▶ _Exercise brief_
Reproduce verbatim the part of the listing below that opens with the line containing "What is the sum of the 持有数量(只)" and runs through the end of the listing, both ends included, omitting the pictures from your answer.

▶ _Information provided_
- Opening Delimiter -
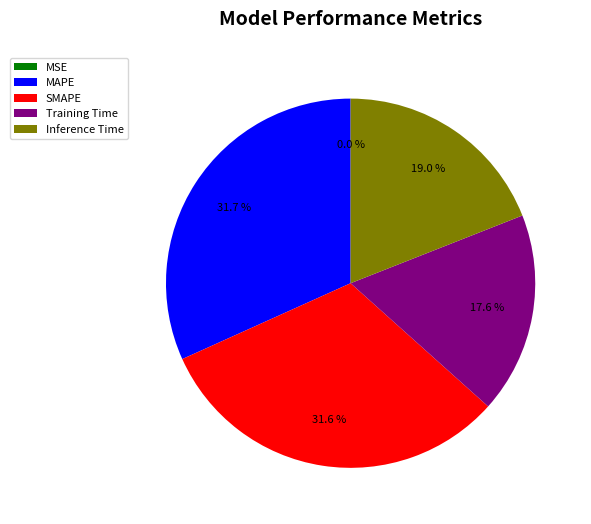

To the nearest percent, what portion does Training Time represent?

18%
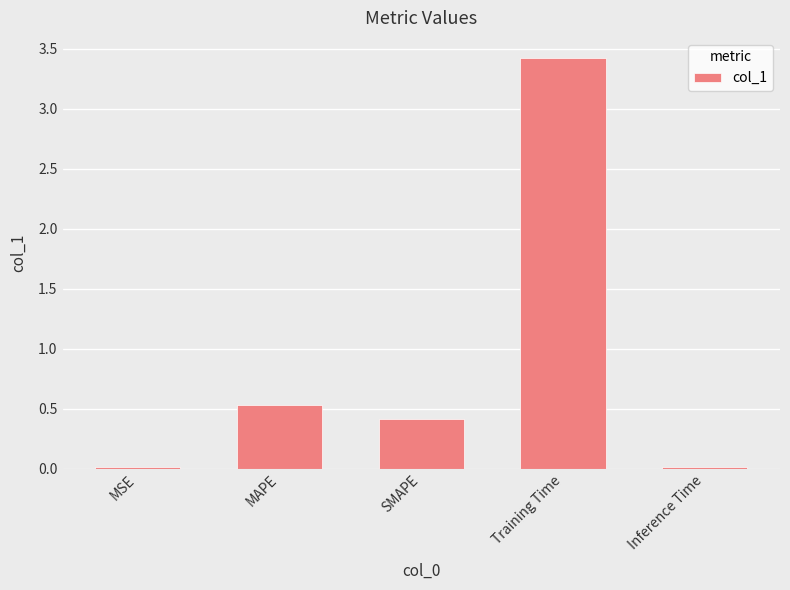

True or false: the data shows 2.1 at Training Time.

False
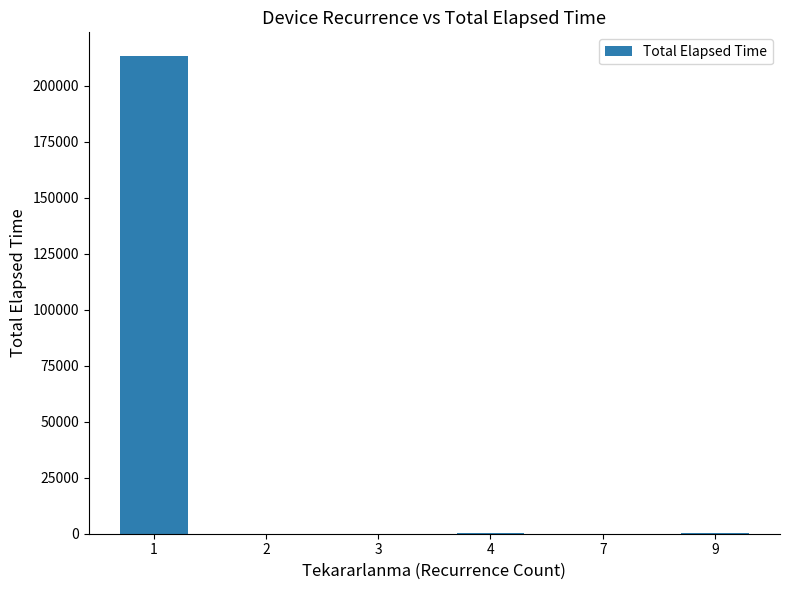

At which label does the data first exceed 140?

1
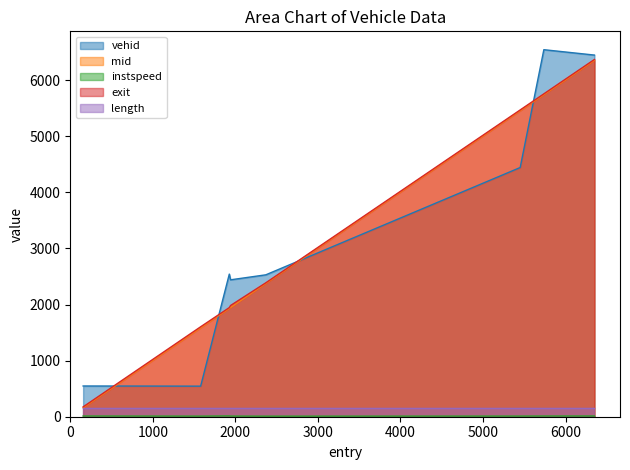

Which series has the widest spread of values?

exit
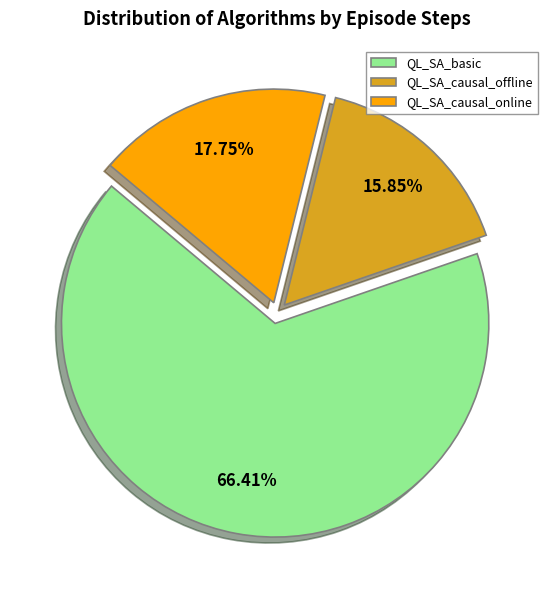

Is there a majority slice in this chart?

Yes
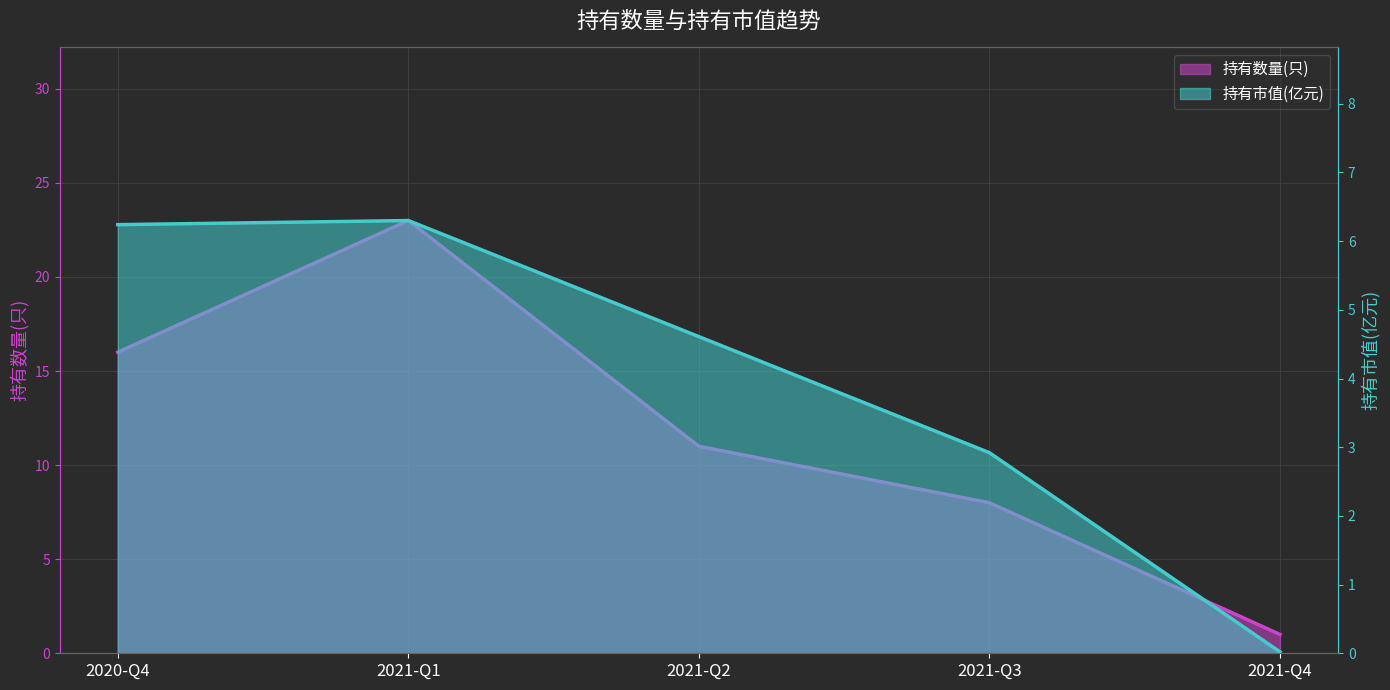

What is the sum of the 持有数量(只) values at 2020-Q4 and 2021-Q1?

39.0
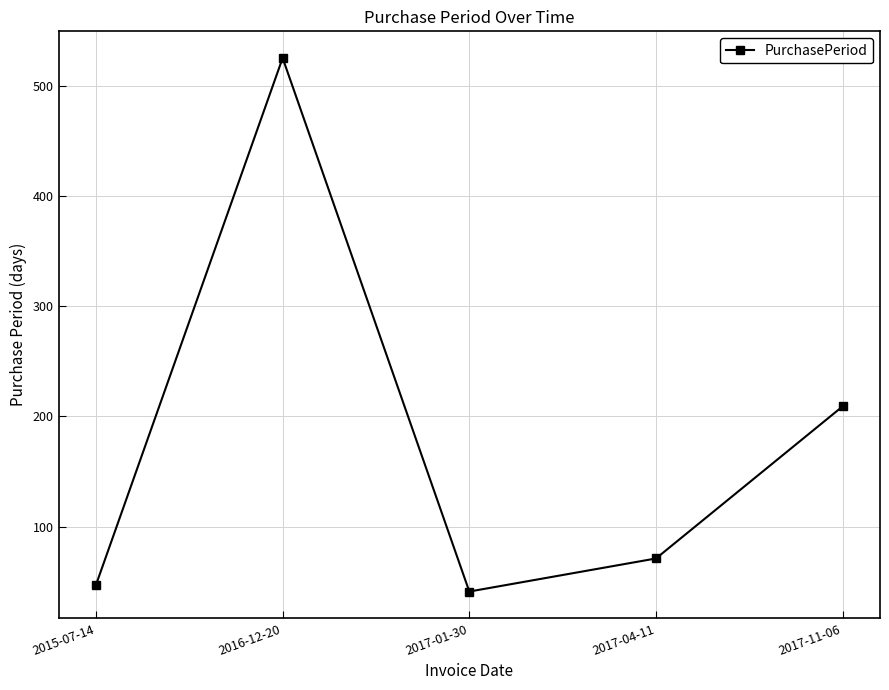

What is the change in value from 2016-12-20 to 2017-11-06?

-316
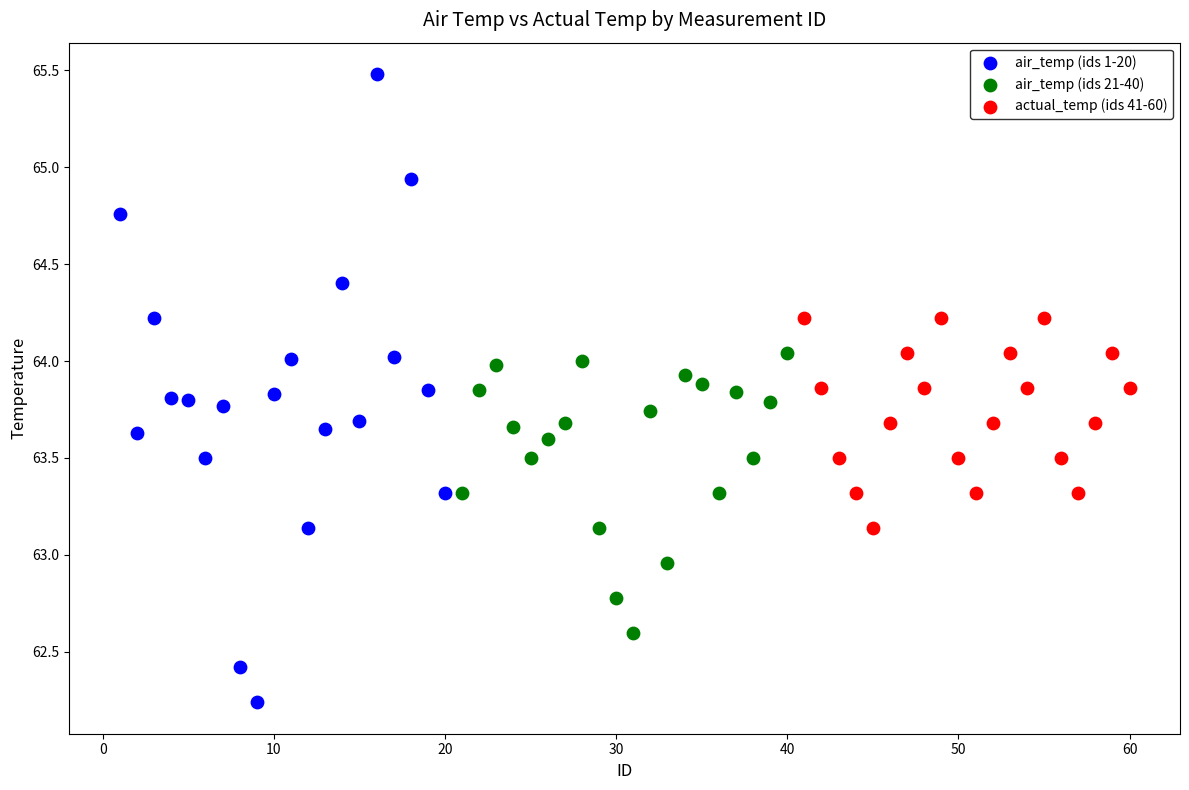

Which series reaches the maximum Y coordinate?

air_temp (ids 1-20)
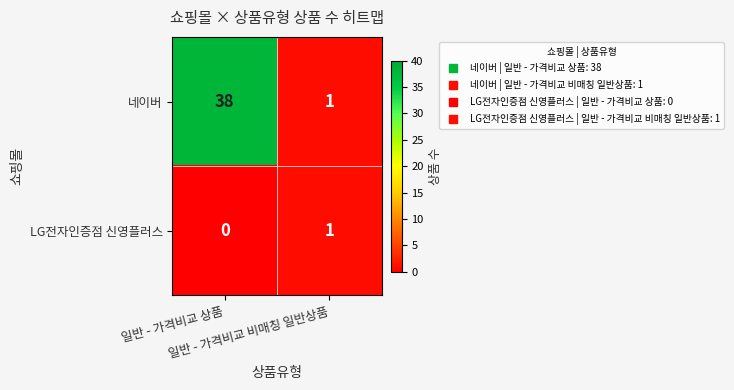

What is the sum of all 네이버 values?

39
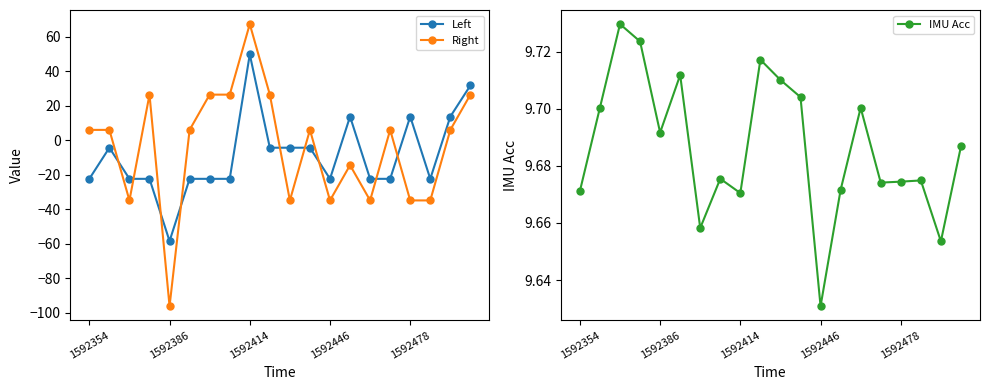

What is the highest value of the IMU Acc series?

9.7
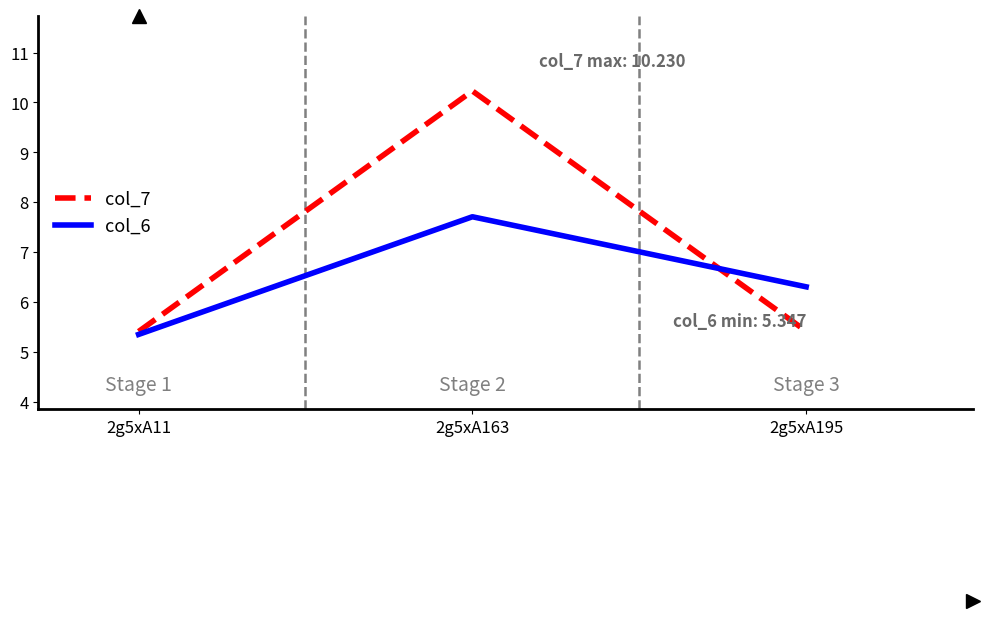

What is the sum of all col_6 values?

19.4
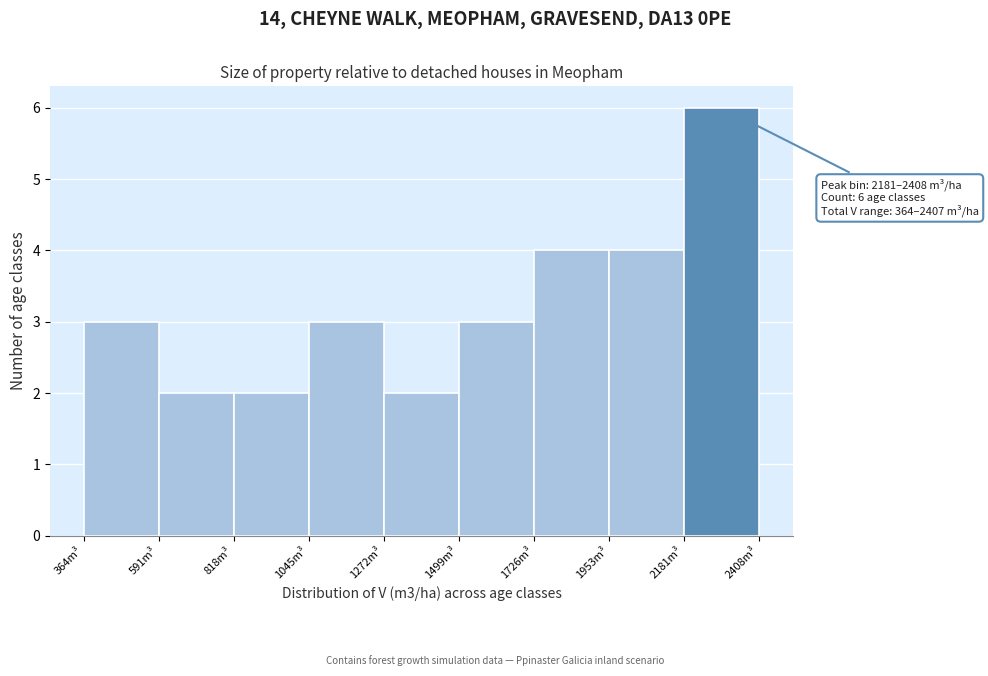

Over which range of the x-axis is the bar tallest?

2200 to 2400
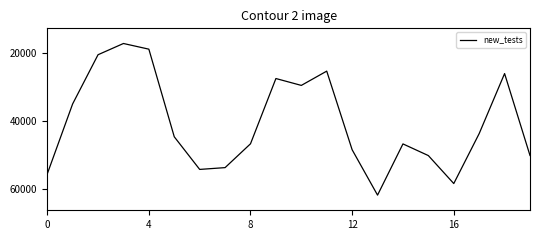

What is the smallest value displayed?

17341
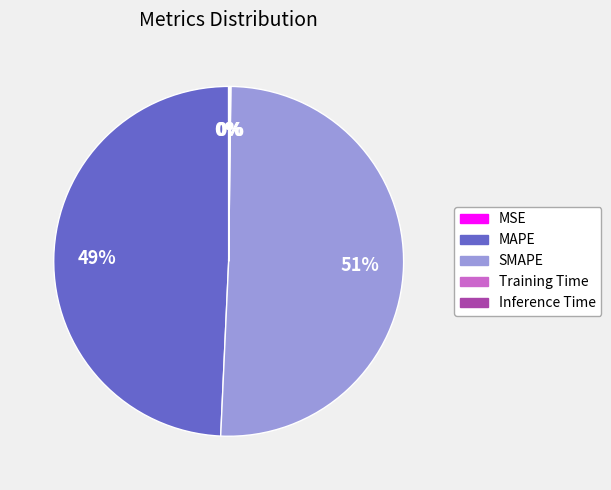

Which slice is the largest?

SMAPE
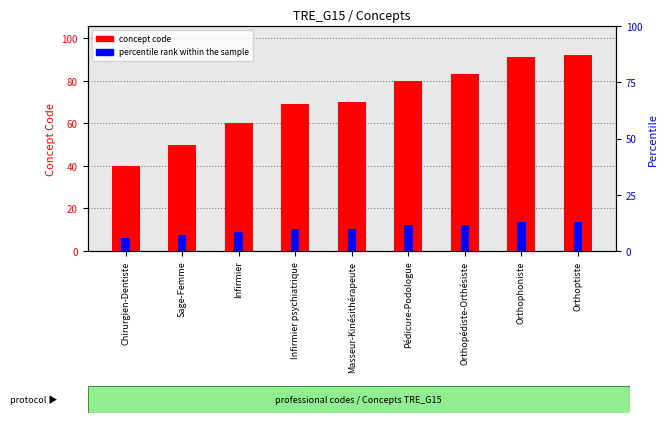

The percentile rank within the sample series shows 9.0 at Infirmier. True or false?

True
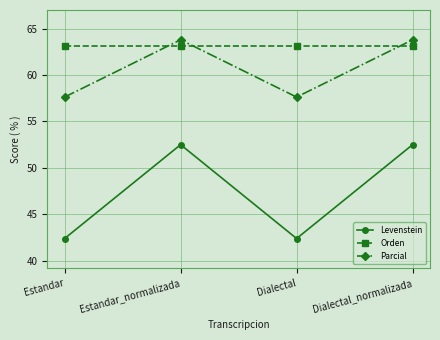

What is the minimum value for Levenstein?

42.4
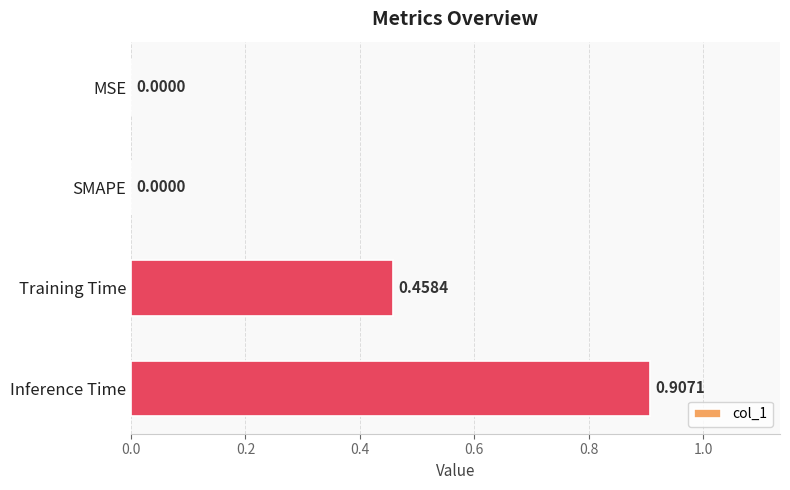

What is the sum of the values at Training Time and Inference Time?

1.4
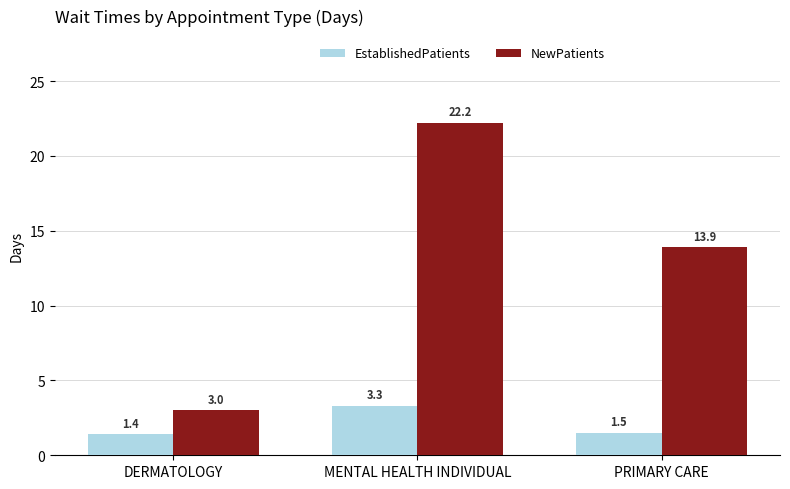

Does the chart contain stacked bars?

No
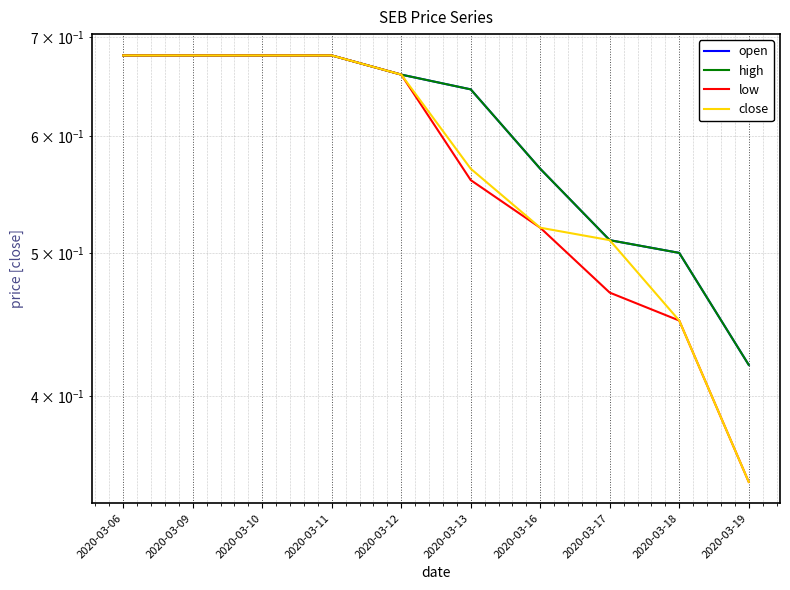

True or false: low has a value of 0.7 at 2020-03-10.

True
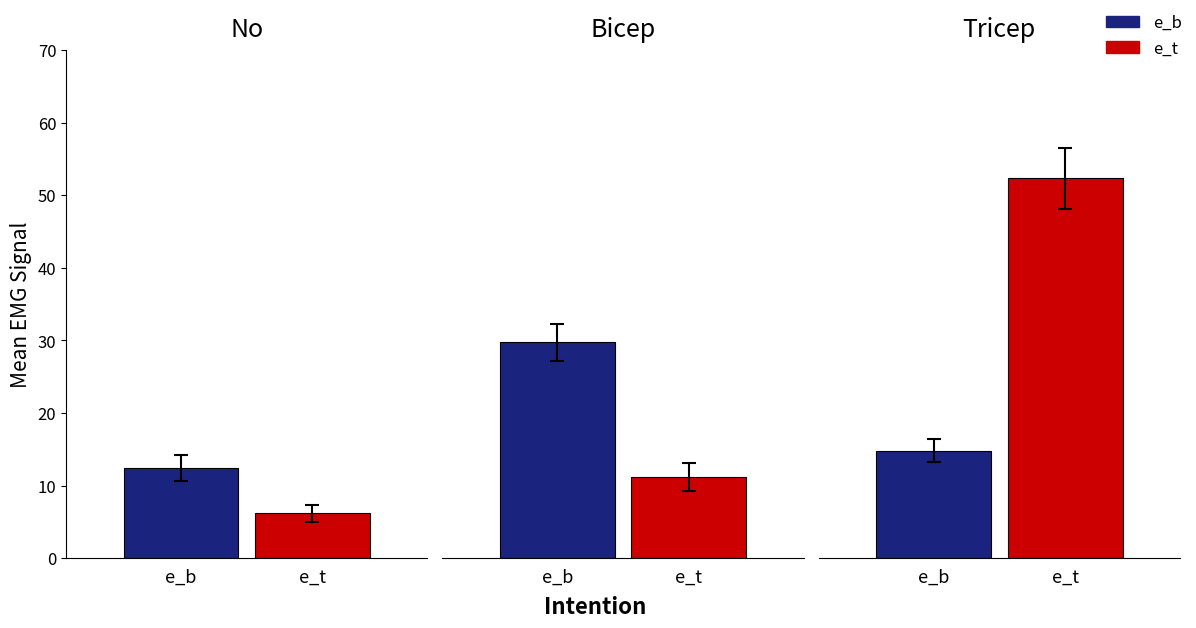

Between bicep and tricep, which series saw the biggest shift?

e_t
- Closing Delimiter -
▶ _Exercise response_
What is the sum of the 持有数量(只) values at 2020-Q4 and 2021-Q1?

39.0

What is the change in value from 2016-12-20 to 2017-11-06?

-316

Which series reaches the maximum Y coordinate?

air_temp (ids 1-20)

What is the sum of all 네이버 values?

39

What is the highest value of the IMU Acc series?

9.7

What is the sum of all col_6 values?

19.4

Over which range of the x-axis is the bar tallest?

2200 to 2400

What is the smallest value displayed?

17341

Which slice is the largest?

SMAPE

The percentile rank within the sample series shows 9.0 at Infirmier. True or false?

True

What is the minimum value for Levenstein?

42.4

What is the sum of the values at Training Time and Inference Time?

1.4

Does the chart contain stacked bars?

No

True or false: low has a value of 0.7 at 2020-03-10.

True

Between bicep and tricep, which series saw the biggest shift?

e_t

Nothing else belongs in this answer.